The RAIB website shows the eye-catching design of the notices that were produced for train operators and their drivers.

It has identified two incidents of over speeding on the Western Route on 18 July and two more incidents that occurred in Wales on 19 July. Despite the clarity of its notices, RAIB has said that “drivers had not clearly understood the BESR’s”.

The RAIB has decided to issue a Safety Digest. My expectation is that their focus will include the management supervision and methods used by driver management as well as the understanding of BESR’s by drivers. It will be interesting to read just how the train operating companies attempted to contact and instruct their drivers about the BESRs.

Wrong electrical section switched off

On 13 September, Network Rail’s Safety Central website issued a Safety Advice following an incident which could have resulted in fatalities. There has been a delay in publication as the incident occurred back on 1 June. Off Track and OLE staff from the Ipswich Delivery Unit were on site at Arlesford clearing vegetation that was overhanging the return conductor. They had a Safe Work Pack and it had been determined that an ‘OLE switch off’ (not an earthed isolation) was needed due to the proximity of the vegetation to the live OLE.

The switch off was taken by the Nominated Person and the Off Track team then started to clear overhanging branches. One of the branches fell onto the overhead lines resulting in two team members receiving electric shocks. An incorrect electrical section for the electrical switch off had been requested, so the work area OLE was live. In addition, approved isolated tools were not being used. Two team members attended A&E but were uninjured.

Prohibition notice

Network Rail’s Safety Central website issued a Safety Bulletin issued on 27 September following a visit by ORR inspectors that resulted in a prohibition notice.

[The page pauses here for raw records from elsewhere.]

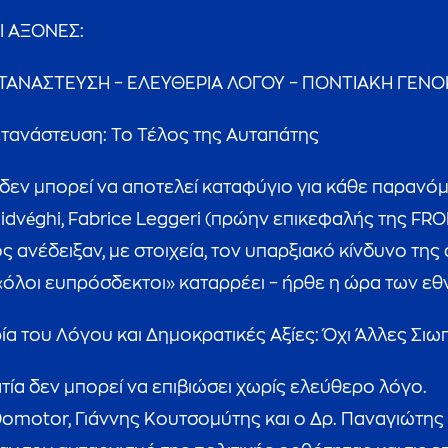
Ι ΑΞΟΝΕΣ:
ΑΝΑΣΤΕΥΣΗ – ΕΛΕΥΘΕΡΙΑ ΛΟΓΟΥ – ΠΟΝΤΙΑΚΗ ΓΕΝΟ
ετανάστευση: Το Τέλος της Αυταπάτης
δεν μπορεί να αποτελεί καταφύγιο για κάθε παρανό
Hidvéghi, Fabrice Leggeri (πρώην επικεφαλής της FRO
 ανέδειξαν, με στοιχεία, τον υπαρξιακό κίνδυνο τη
«όλοι ευπρόσδεκτοι» καταρρέει – ήρθε η ώρα των ε
ία του Λόγου και Δημοκρατικές Αξίες: Όχι Άλλες Σιω
ία δεν μπορεί να επιβιώσει χωρίς ελεύθερο λόγο.
Domotor, Γιάννης Κουτσομύτης και ο Δρ. Παναγιώτ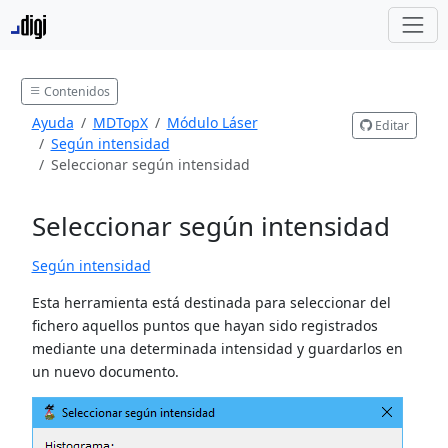
Contenidos
Ayuda
MDTopX
Módulo Láser
Editar
Según intensidad
Seleccionar según intensidad
Seleccionar según intensidad
Según intensidad
Esta herramienta está destinada para seleccionar del
fichero aquellos puntos que hayan sido registrados
mediante una determinada intensidad y guardarlos en
un nuevo documento.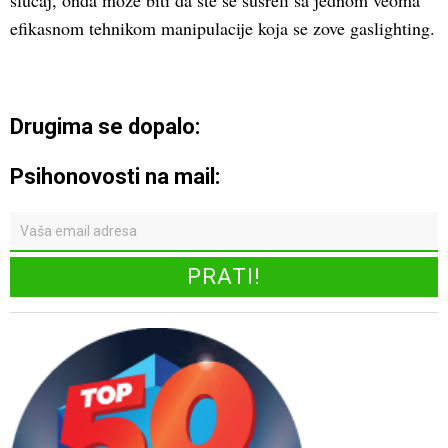
slučaj, onda može biti da ste se susreli sa jednom veoma
efikasnom tehnikom manipulacije koja se zove gaslighting.
Drugima se dopalo:
Psihonovosti na mail: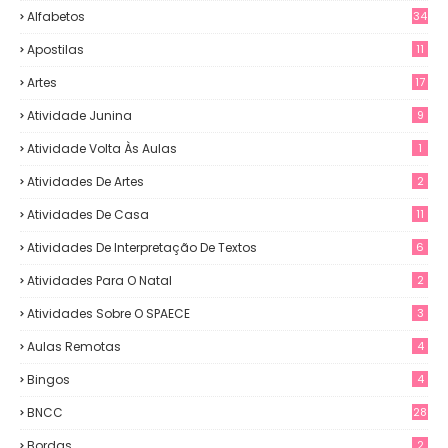
Alfabetos
34
Apostilas
11
Artes
17
Atividade Junina
9
Atividade Volta Às Aulas
1
Atividades De Artes
2
Atividades De Casa
11
Atividades De Interpretação De Textos
6
Atividades Para O Natal
2
Atividades Sobre O SPAECE
3
Aulas Remotas
4
Bingos
4
BNCC
28
Bordas
2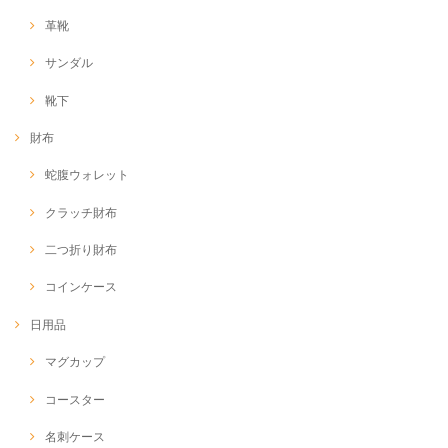
革靴
サンダル
靴下
財布
蛇腹ウォレット
クラッチ財布
二つ折り財布
コインケース
日用品
マグカップ
コースター
名刺ケース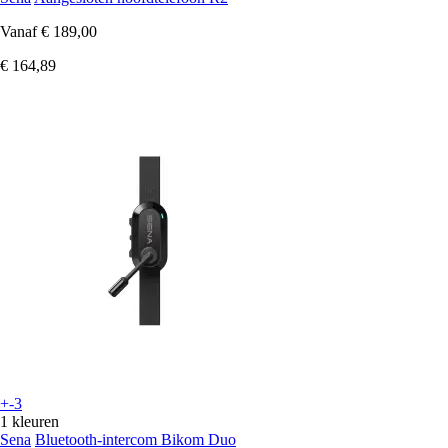
Vanaf
€ 189,00
€ 164,89
+-3
1 kleuren
Sena
Bluetooth-intercom Bikom Duo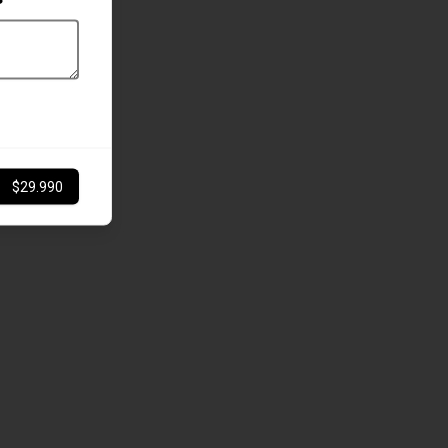
$29.990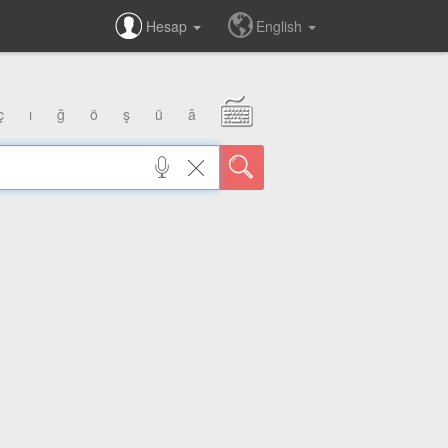
Hesap
English
ç
ı
ğ
ö
ş
ü
â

During the ORR inspection on 2 September, unprotected edges to the decking of a house crane maintenance gantry resulted in a prohibition notice being issued. The plating doors had been removed and not replaced, leaving the gantry in an “unsafe condition”. At the time of the inspection there was nothing in place to prevent anyone accessing the ladder and gantry or “falling through the gap in the deck of the gantry causing a significant injury or death.” 

Improvement notices

I welcome the publication of the ORR’s annual review of Network Rail’s stakeholder engagement for 2021/22. Sixty percent of those surveyed gave a “good” rating – a drop of 13% compared to the previous year. To date this year six improvement notices have been served. They include: failing to provide adequate welfare facilities of drivers and conductors; failing to take sufficient precautions securing unbraked railway vehicles; and failing to make sufficient risk assessments for the health and safety of employees working at the Hilton Level crossing and Hartlebury Station. ORR also found failings in the review of risk assessments for railway operatives under the control of Eurotunnel.

Writing about all of these unfortunate events convinces me that much more needs to be done to improve safety. How many close calls or near misses will there be before someone is badly hurt or worse? The six ORR improvement notices may, by some of us, seem to be a very restrained response to the continuation of unsafe working.